Stored items from a collection:

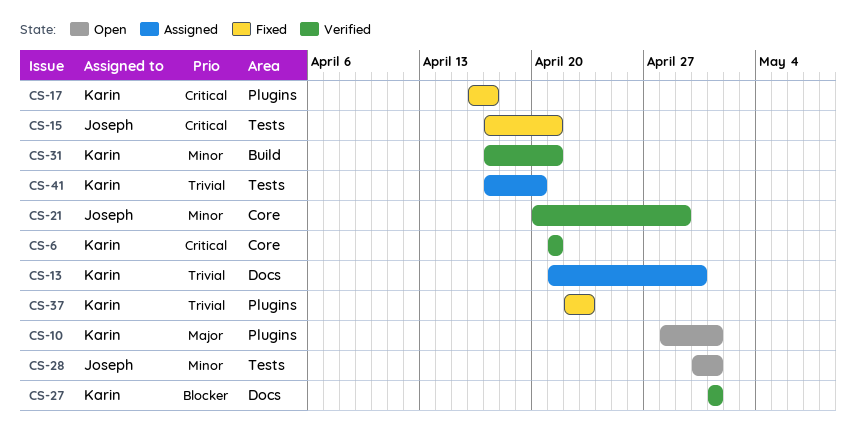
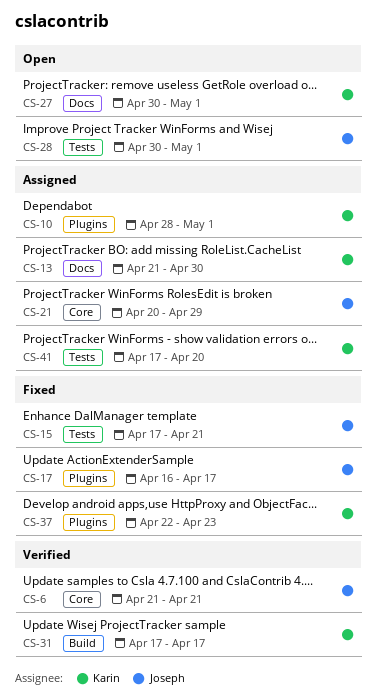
CS-6, owner: Karin -> Joseph
CS-10, status: Open -> Assigned
CS-17, owner: Karin -> Joseph
CS-21, status: Verified -> Assigned
CS-27, status: Verified -> Open
CS-27, start: May 1 -> Apr 30
CS-31, due: Apr 21 -> Apr 17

__Exercise aim__.
All entries above, minus the pictures, should be repeated exactly.

__Task output__.
CS-6, owner: Karin -> Joseph
CS-10, status: Open -> Assigned
CS-17, owner: Karin -> Joseph
CS-21, status: Verified -> Assigned
CS-27, status: Verified -> Open
CS-27, start: May 1 -> Apr 30
CS-31, due: Apr 21 -> Apr 17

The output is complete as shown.